CONCLUSIONS: Independent sonographic features, including lesion size, lesion location, calcification, and the ratio of abutment/perimeter of the primary site, were associated with cervical lymph node metastases in PTMC patients. Copyright 2019 Cancer Biology & Medicine.

Introduction

Papillary thyroid microcarcinoma (PTMC) was defined as small thyroid tumors with a size ≤ 1 cm as the greatest diameter[1]. Most clinical or occult papillary thyroid microcarcinomas are nonpalpable but can be detected by neck ultrasonography, computerized tomography (CT) or other imaging modalities[2,3]. Although papillary thyroid microcarcinoma presents indolent clinical behaviors, the local recurrent rate of PTMC was reported to be as high as 12%, with lymph node metastasis being one of the most important risk factors[4-6]. Thus, cervical lymph node metastases should be taken into account to assess the risk of relapse in patients with PTMC. Although active surveillance is an essential strategy in PTMC[7-9], its drawback is that if patients want to accept it, they need to have no potential of cervical lymph node metastases before enrollment[9]. To date, surgery is the initial and standard treatment for PTMC with lymph node metastases. Therefore, the option for PTMC operation or active surveillance depends on the status of cervical lymph node metastases, which indicates that preoperative assessment is critical for PTMC patients.

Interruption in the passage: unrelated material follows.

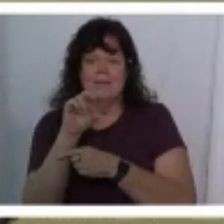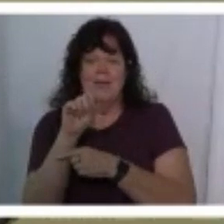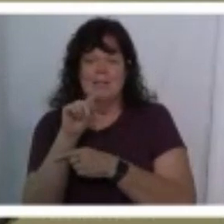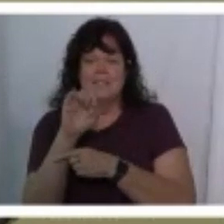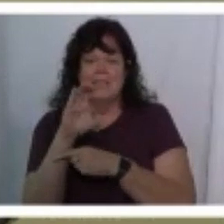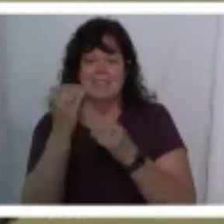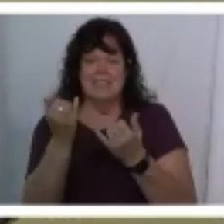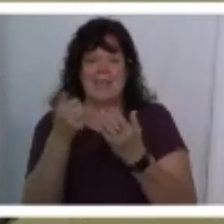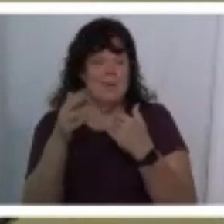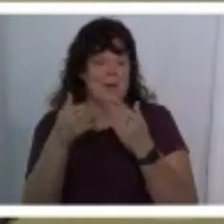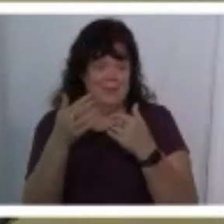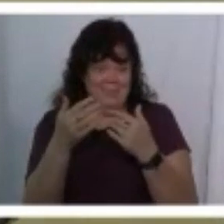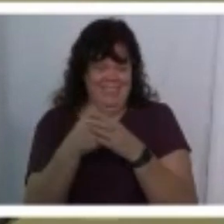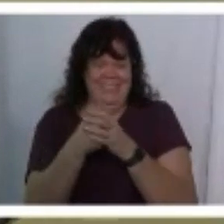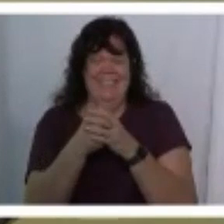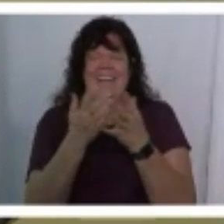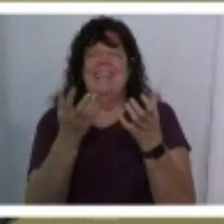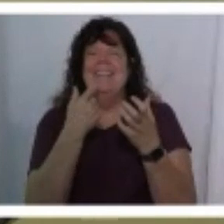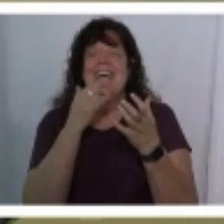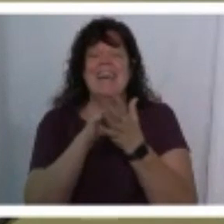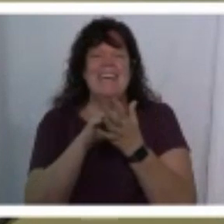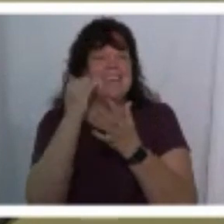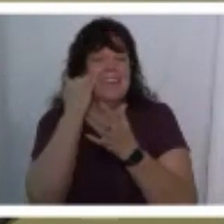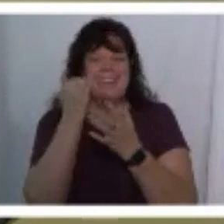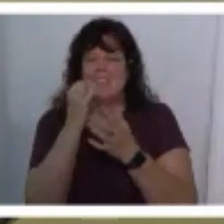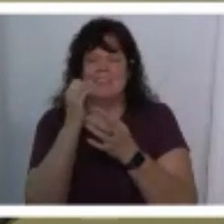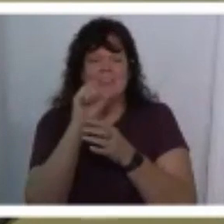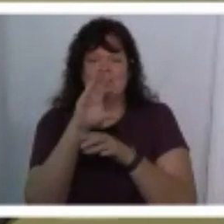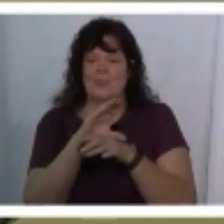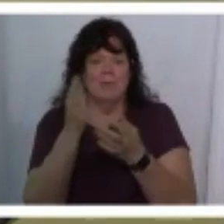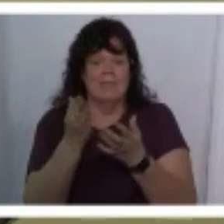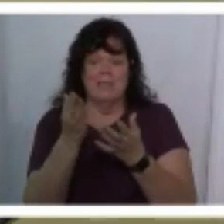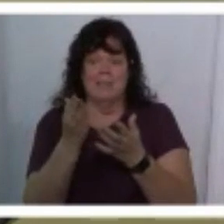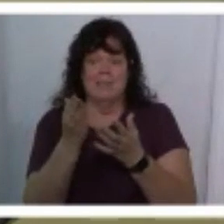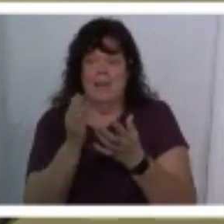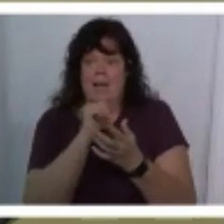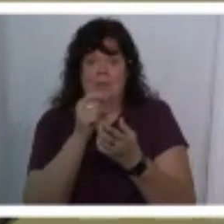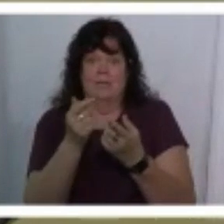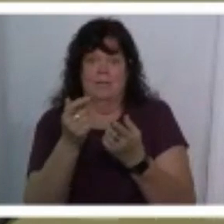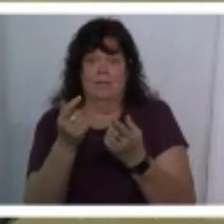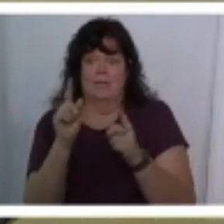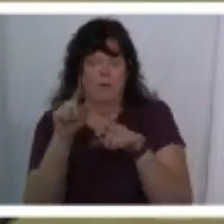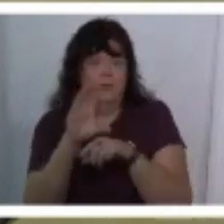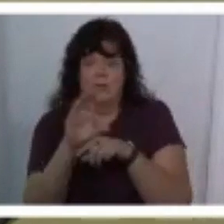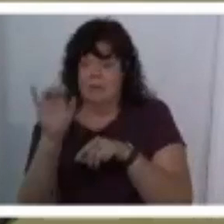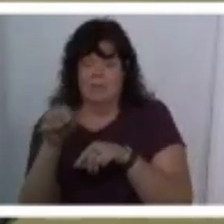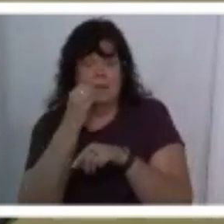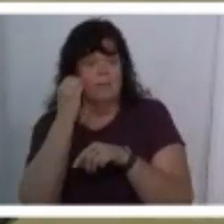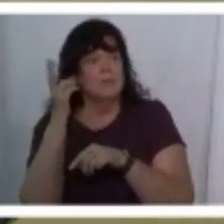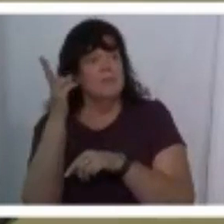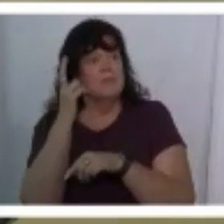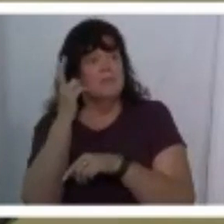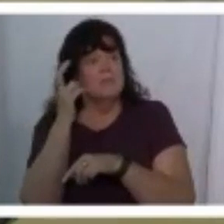or what have you um i just want to say if simplicity did not exist i would not be going to church ever i will just stay at home and just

Clinical examination and imaging modalities are considered effective tools to predict lymph node metastases in PTMC[1]. However, preoperative ultrasound (US) and CT imaging procedures have been reported to have relatively low sensitivity (20%–40%) for the detection of lymph node metastases in PTMC[10] because US and CT images cannot clearly present neoplastic diseases or inflammation of cervical lymph nodes. Due to this possible confusion, clinicians must accelerate the diagnostic sensitivity in the preoperative assessment of cervical lymph node involvement in PTMC patients[11]. This retrospective study aims to explore the clinical and US features of the primary PTMC site to identify metastatic central or lateral cervical lymph nodes to enrich PTMC treatment options.

Materials and methods

Subjects

In this retrospective study, a total of 710 PTMC patients (475 females and 235 males) were identified by pathological examination and enrolled from October 2013 to September 2016. The ages ranged from 7 to 80 years old (the average age was 44 years old). All patients were submitted to cervical lymph node dissection. Of the 710 PTMC patients, 401 underwent total thyroidectomy, while the other 309 underwent thyroidectomy. A total of 486 patients underwent cervical level VI lymph node dissection, with prophylactic level VI dissection in 400 patients and therapeutic dissection in 86 cases. Therapeutic dissection of ipsilateral lymph nodes was performed in 297 patients. The retrospective study was approved by the Ethics Committee of Tianjin Medical University Cancer Institute and Hospital.

Inclusion criteria

The patients enrolled in this retrospective and consecutive study were selected on the basis of the following criteria. (1) All patients in our series underwent neck ultrasound examination for the evaluation of primary sites and cervical lymph nodes status before operation. (2) Ultrasound-guided fine needle aspiration (FNA) was performed for diagnostic purposes before the operation. Definitive diagnostic cytological findings of thyroid malignancy were determined at initial or follow-up ultrasound-guided FNA. (3) The diagnosis of primary site or cervical lymph node metastases of PTMC was pathologically confirmed after the operation (reviewed by Dr. Pan Y, who has 15 years of experience in thyroid cancer pathological diagnosis).

Ultrasound examination

Using a Phillips iU22 color Doppler ultrasonic diagnostic apparatus (Philips Medical Systems, Bothell, Washington), the 710 patients were scanned in the supine position with shoulder pillows and their necks fully exposed; along with longitudinal and transverse scans, routine examination of the bilateral thyroid lobe, isthmus and bilateral cervical lymph nodes was performed (reviewed by Dr. Wei X and Dr. Zhang S, with 10 and 25 years of experience in thyroid cancer US diagnosis, respectively). The final diagnosis of metastatic LN involvement was made by a pathologist who had 15 years of experience in histological diagnosis of cervical LNs (reviewed by Dr. Pan Y).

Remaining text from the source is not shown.